Further Mr Gillam submitted that the case of Group Quest Limited (t/a Select Employment) & Other v Blackburn & Others [2002] states that an employer can not unilaterally specify a sum referable to holidays and set that off against the entitlement under the (Working Time) Regulations, that such payment must be contractually agreed between the employer and the employee.
Mr Gillam submitted that the Robinson-Steel case made it clear that “employers who currently use a rolled up holiday pay arrangement but who wish to discontinue the practice must be aware that they risk breaching workers’ contracts if they chose unilaterally to cut the rate of pay.
Mr Gillam submitted that the provisions of Article 45 of the Employment Rights (Northern Ireland) Order applied in this case, that there had been an unlawful deduction from the claimants’ wages when the respondents unilaterally decided to vary the claimants’ contracts and reduce their wages to take account of holiday pay.
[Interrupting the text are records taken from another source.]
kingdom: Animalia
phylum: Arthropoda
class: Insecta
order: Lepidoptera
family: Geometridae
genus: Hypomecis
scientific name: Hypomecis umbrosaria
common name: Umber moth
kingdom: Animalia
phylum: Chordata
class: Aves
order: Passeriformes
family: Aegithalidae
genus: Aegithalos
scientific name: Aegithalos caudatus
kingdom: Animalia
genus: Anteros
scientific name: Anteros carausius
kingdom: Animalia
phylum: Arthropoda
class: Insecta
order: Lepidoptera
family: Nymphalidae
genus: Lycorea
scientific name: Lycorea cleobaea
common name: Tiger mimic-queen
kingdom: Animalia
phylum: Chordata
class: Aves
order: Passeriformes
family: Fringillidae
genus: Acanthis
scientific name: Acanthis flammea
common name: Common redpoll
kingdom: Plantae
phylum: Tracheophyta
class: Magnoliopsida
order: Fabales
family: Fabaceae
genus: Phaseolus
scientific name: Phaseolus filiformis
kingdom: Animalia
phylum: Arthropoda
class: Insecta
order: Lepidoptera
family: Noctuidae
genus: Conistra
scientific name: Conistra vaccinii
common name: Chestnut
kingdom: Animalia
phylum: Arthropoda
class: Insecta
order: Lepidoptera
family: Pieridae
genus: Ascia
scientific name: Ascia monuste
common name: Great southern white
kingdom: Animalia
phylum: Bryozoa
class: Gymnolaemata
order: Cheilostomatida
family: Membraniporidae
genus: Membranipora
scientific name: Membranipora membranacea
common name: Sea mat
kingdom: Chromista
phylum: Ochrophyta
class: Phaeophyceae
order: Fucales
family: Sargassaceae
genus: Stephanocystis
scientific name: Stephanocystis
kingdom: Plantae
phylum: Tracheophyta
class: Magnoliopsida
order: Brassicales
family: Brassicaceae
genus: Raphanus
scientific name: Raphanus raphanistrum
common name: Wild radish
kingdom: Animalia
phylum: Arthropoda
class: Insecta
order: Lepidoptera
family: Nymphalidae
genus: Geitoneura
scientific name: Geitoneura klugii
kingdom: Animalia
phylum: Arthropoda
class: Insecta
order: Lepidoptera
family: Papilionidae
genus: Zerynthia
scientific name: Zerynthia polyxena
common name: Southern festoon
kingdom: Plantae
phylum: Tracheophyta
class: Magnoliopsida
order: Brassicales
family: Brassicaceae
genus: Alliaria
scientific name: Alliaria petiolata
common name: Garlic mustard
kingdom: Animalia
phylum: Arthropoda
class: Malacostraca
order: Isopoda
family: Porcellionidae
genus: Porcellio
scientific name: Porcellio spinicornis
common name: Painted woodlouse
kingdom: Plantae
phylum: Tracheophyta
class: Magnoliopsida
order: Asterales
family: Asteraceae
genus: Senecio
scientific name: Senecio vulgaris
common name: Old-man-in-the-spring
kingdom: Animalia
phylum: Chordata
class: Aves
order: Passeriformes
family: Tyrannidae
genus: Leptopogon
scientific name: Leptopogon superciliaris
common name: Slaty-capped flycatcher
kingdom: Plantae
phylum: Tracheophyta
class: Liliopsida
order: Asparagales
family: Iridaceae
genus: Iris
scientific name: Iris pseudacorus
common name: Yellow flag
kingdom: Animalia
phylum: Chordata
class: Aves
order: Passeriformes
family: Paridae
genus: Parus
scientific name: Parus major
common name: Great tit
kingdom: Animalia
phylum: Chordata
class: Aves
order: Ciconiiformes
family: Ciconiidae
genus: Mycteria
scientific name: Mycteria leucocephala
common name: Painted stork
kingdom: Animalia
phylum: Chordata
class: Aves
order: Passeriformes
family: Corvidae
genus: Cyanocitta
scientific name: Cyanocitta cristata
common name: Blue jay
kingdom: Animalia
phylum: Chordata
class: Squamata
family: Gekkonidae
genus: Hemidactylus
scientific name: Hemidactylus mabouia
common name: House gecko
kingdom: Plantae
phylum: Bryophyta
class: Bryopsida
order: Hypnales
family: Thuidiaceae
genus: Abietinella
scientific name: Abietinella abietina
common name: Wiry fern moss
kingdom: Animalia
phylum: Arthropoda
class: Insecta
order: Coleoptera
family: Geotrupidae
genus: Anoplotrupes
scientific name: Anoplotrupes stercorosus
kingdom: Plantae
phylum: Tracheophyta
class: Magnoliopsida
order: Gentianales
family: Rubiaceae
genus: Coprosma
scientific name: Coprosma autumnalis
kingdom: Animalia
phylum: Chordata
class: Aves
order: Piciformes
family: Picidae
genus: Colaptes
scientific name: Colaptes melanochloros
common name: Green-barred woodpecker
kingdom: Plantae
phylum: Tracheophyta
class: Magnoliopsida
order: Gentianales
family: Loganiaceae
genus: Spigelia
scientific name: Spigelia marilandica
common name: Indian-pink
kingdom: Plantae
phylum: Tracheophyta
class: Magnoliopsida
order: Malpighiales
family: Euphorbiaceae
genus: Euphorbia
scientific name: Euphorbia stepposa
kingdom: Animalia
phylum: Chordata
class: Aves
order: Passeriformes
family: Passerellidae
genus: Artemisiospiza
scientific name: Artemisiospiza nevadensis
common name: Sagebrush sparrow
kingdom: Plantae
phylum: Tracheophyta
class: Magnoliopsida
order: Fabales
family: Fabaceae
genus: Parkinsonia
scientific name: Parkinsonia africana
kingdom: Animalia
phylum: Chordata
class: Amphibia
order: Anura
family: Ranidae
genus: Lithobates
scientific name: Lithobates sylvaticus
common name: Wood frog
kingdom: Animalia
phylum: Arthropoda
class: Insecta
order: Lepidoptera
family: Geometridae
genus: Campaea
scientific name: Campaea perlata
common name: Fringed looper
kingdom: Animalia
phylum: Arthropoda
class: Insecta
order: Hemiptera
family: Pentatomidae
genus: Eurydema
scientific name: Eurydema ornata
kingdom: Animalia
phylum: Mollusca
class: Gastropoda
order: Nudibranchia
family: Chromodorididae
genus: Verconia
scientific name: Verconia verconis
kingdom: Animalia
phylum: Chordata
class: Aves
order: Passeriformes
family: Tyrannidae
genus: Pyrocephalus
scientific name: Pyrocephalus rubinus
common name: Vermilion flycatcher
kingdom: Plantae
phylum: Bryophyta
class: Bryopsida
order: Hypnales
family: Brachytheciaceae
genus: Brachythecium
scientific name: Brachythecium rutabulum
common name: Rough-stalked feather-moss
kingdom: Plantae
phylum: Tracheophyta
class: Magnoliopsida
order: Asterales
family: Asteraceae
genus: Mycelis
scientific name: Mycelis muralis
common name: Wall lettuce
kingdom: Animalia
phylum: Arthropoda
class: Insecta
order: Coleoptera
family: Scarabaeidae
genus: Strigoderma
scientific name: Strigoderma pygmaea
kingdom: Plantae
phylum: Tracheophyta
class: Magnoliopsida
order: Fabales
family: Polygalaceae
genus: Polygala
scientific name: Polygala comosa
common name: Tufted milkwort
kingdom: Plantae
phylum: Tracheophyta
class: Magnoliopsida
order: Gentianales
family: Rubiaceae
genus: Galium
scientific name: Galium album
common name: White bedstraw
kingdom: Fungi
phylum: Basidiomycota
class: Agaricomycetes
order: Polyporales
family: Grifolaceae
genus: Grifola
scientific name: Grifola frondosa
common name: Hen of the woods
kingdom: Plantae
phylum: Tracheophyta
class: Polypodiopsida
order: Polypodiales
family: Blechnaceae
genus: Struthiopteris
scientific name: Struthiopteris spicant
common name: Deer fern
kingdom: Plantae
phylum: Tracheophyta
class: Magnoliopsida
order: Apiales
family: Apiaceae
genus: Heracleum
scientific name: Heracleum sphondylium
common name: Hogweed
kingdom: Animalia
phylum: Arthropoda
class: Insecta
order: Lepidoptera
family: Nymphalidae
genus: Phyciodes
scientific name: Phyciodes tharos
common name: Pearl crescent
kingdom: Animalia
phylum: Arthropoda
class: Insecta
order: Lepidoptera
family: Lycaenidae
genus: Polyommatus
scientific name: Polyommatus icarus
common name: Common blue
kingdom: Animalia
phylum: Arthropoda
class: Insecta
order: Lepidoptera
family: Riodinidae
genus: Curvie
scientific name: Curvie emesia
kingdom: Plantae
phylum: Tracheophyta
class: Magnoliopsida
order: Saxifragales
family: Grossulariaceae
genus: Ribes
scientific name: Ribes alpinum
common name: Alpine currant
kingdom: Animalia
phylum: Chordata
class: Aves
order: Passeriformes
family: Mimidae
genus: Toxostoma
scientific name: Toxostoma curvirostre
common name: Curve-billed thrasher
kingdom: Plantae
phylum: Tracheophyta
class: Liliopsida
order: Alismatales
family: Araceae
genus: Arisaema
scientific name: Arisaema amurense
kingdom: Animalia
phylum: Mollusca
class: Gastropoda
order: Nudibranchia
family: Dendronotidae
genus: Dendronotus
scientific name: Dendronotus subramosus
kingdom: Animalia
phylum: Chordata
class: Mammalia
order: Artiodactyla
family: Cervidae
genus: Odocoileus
Mr Gillam also submitted that the respondents had erred in calculating holidays at the rate of 39 hours per week and referred the Tribunal to Article 20 of the Employment Rights (Northern Ireland) Order. Mr Gillam submitted that this provision applied to the claimants where there were no normal working hours in place and that the amount of weeks pay for the purpose of calculating holiday pay should be the period of 12 weeks depending on the calculation date.
6. The Tribunal’s Conclusions
The Tribunal concluded on the facts found and in the context of the relevant law as stated that the respondents had made unlawful deductions from the claimants’ wages by unilaterally reducing the claimants’ wages in the changes made for the payment of holiday pay.
Further the Tribunal also concluded that the respondents had erred in calculating holidays at the rate of 39 hours per week and that the provisions of Article 20 of the Employment Rights (Northern Ireland) Order applied to the claimants.
Accordingly the Tribunal concluded that Mr Murray was owed £1,223, Mr Murphy was owed £974 and that Mr Watt was owed £808. The Tribunal orders the Respondents to pay to the claimants these sums due.
This is a relevant decision for the purposes of the Industrial Tribunals (Interest) Order (Northern Ireland) 1990.
Chairman:
Date and place of hearing: 20 November 2009, Belfast.